» JOB:
Convert the lines in the records below into a JSON list of strings, one string per line, leaving out blank lines and the pictures.
————
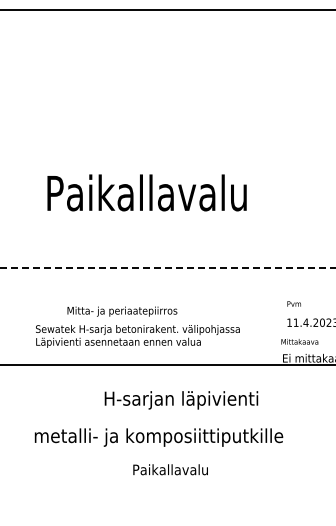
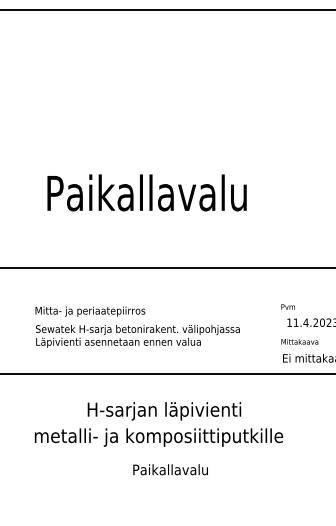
line at (167, 267): dashed -> solid
text at (293, 303) position: (293, 303) -> (287, 306)
text at (122, 311) position: (122, 311) -> (90, 311)
line at (167, 365) position: (167, 365) -> (167, 374)
text at (181, 400) position: (181, 400) -> (164, 411)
————
» EXERCISE OUTPUT:
[
  "line at (167, 267): dashed -> solid",
  "text at (293, 303) position: (293, 303) -> (287, 306)",
  "text at (122, 311) position: (122, 311) -> (90, 311)",
  "line at (167, 365) position: (167, 365) -> (167, 374)",
  "text at (181, 400) position: (181, 400) -> (164, 411)"
]